Hal ini terjadi, menurut penulis buku, karena mindset menentukan karakter. Karakter akan melahirkan ketangguhan mental dan etos kerja. Ketangguhan mental dan etos kerja akan mempengaruhi hasil.
Orang dengan mindset tumbuh tidak pernah memusingkan hasil, mereka fokus pada proses. Jika orang dengan mindset tetap akan dihantui rasa frustasi berlarut-larut saat menghadapi kegagalan, orang dengan mindset tumbuh tahu cara menghadapi frustasi, dan kemudian kembali fokus untuk berlatih dan bekerja keras.
Penulis tidak melulu menyebutkan kisah para tokoh pemimpin dunia, bisnis atau olahraga saja, tetapi pada bagian enam buku ini, penulis juga menyajikan kisah kandasnya hubungan percintaan yang dihubungkan dengan mindset. Namun yang menjadi fokus utama penulis bukan tentang kisah cintanya, tapi bagaimana reaksi orang-orang terhadapnya. Inilah yang membuat pembahasan di dalam buku ini tidak monoton.
Buku ini tidak hanya relevan dibaca oleh segelintir kalangan, tetapi semua orang, karena buku ini bukan mengajarkan cara untuk sukses, tetapi lebih dari itu, buku ini mengajarkan kita bagaimana cara untuk hidup dan menghadapi kehidupan. Termasuk bagi kalangan pendidik (dosen, guru) dan pelajar itu sendiri.
Dalam satu bab khusus, penulis akan mengajak para pendidik untuk memandang adanya potensi peningkatan pada setiap siswanya. Menurut penulis, guru bermindset tetap umumnya beranggapan bahwa siswa yang berprestasi bersifat konstan, akibatnya ia akan meninggalkan siswa yang “bodoh” dan tidak mempedulikannya.
Sebaliknya, guru bermindset tumbuh menetapkan standar pengajaran yang tinggi, tetapi mengindahkan hasil dan lebih berfokus pada proses belajar para siswa. Guru bermindset tumbuh akan menumbuhkan suasana “aku akan mengajarimu”, bukan “aku akan menilai kecerdasanmu”.
Meskipun buku ini cukup tebal, namun cara penulis mengalirkan setiap paragraf dan pembahasan membuat pembaca terhindar dari rasa bosan dan jenuh. Seingat saya, tidak ada pembahasan yang berulang dalam buku ini. Hal yang luar biasa mengingat pembahasan buku ini hanya berkisar pada mindset tetap dan mindset tumbuh.

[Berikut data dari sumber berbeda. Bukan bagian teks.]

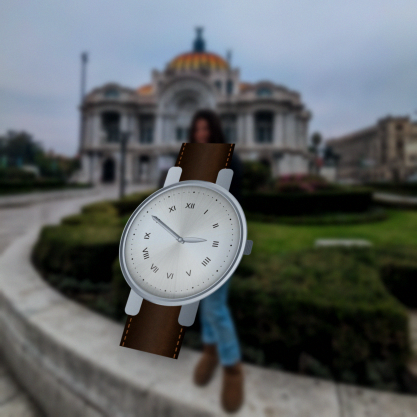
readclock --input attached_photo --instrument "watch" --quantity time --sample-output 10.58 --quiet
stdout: 2.50
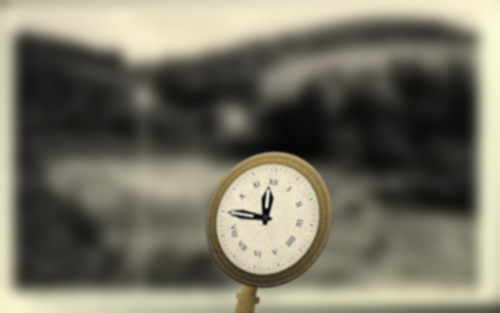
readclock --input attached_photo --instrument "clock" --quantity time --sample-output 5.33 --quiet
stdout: 11.45
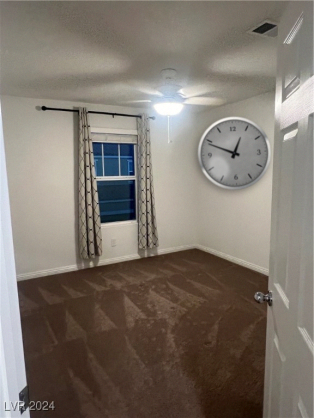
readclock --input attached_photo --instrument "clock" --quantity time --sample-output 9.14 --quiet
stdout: 12.49
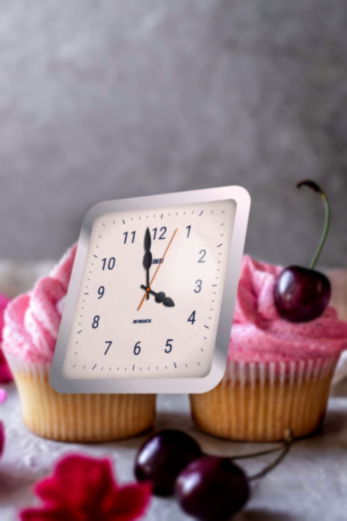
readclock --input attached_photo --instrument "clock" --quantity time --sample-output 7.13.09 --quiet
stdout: 3.58.03
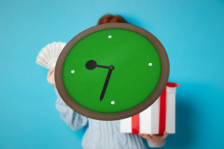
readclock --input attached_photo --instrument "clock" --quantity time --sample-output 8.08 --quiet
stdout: 9.33
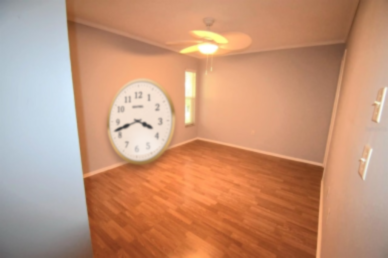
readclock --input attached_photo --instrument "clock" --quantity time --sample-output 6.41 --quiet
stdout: 3.42
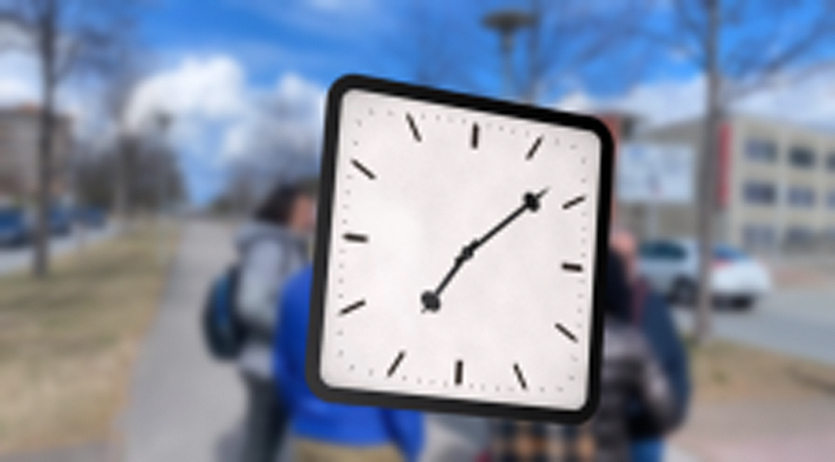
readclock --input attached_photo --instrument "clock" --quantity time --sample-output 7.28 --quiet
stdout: 7.08
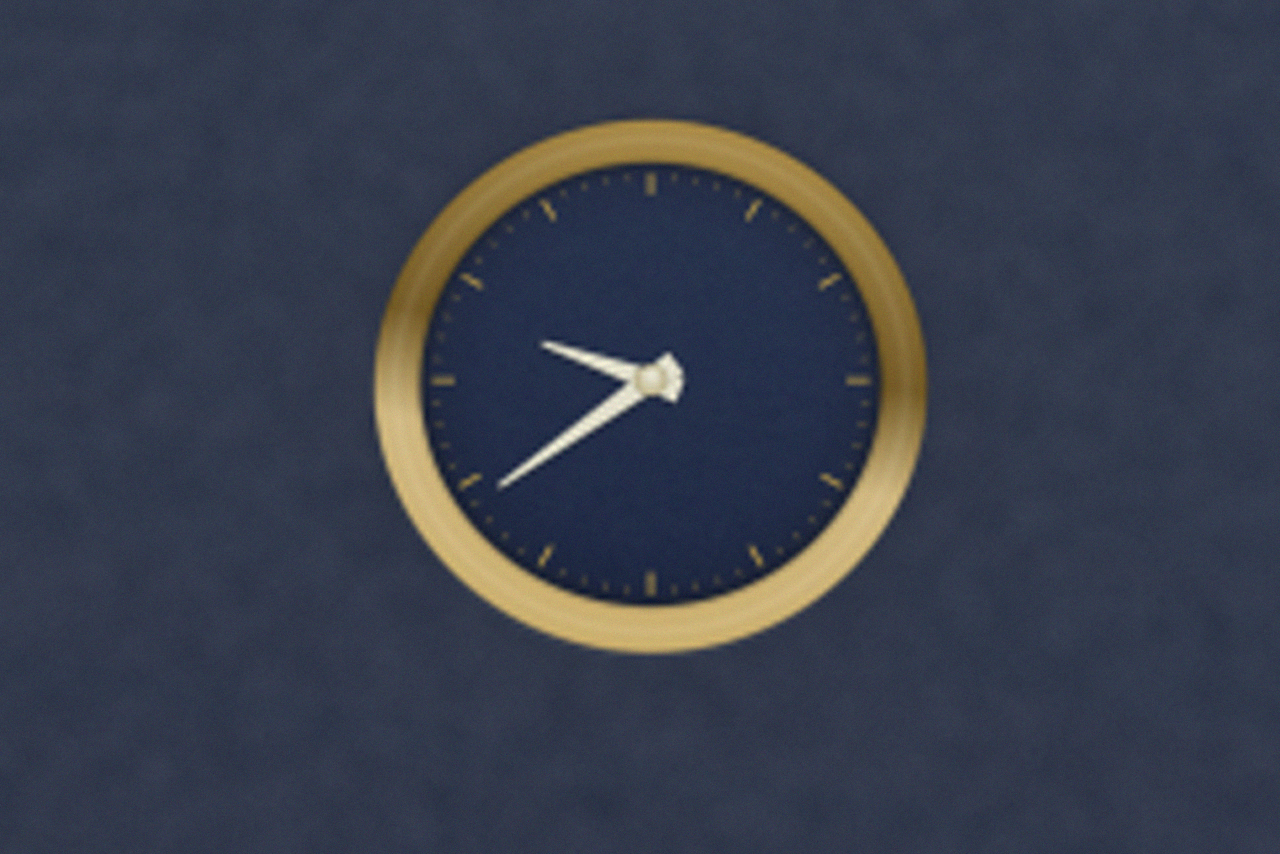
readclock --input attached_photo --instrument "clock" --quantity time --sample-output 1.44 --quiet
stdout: 9.39
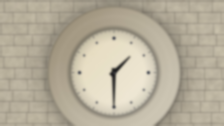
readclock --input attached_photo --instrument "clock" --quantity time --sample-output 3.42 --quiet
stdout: 1.30
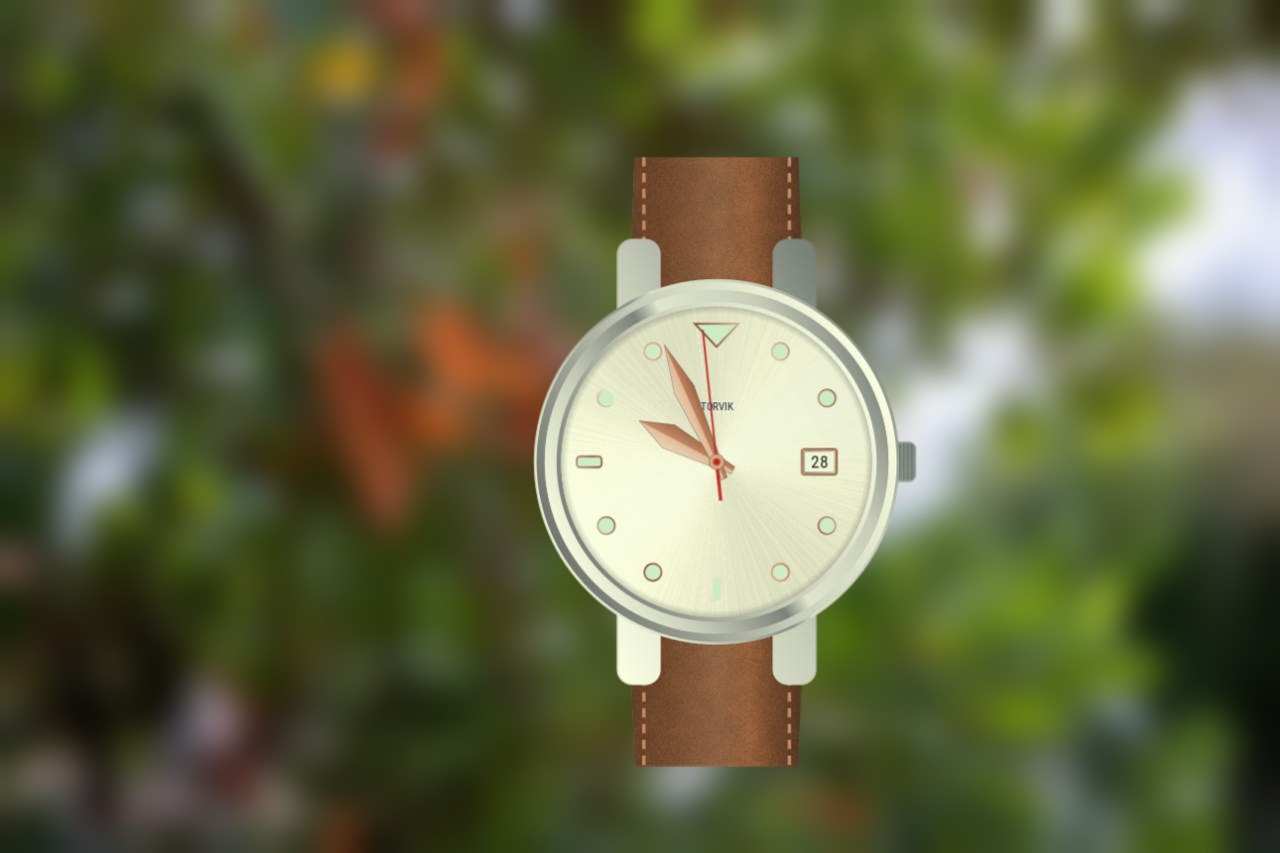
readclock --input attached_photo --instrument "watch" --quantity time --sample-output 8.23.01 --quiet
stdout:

Dalam setiap akhir bab, penulis selalu memberikan kesimpulan ringkas dan strategi untuk menerapkan mindset tumbuh. Hal ini dapat membantu pembaca untuk memetik intisari pembahasan per bab yang secara aktual dapat dipraktikkan.
Di bagian akhir buku ini, penulis menyadarkan pembaca bahwa perubahan adalah perubahan. Tidak ada perubahan yang konstan, melainkan dinamis, termasuk perubahan itu sendiri. Bukan berarti seseorang yang sudah menunjukkan perubahan dari mindset tetap ke mindset tumbuh akan selamanya bermindset tumbuh.
Oleh sebab itu, mindset tumbuh harus senantiasa dipertahankan dan didukung oleh orang-orang terdekat. Mari kita galakkan perubahan mindset tetap dengan kerangka menghakimi dan dihakimi, menjadi mindset tumbuh dengan kerangka belajar dan membantu belajar.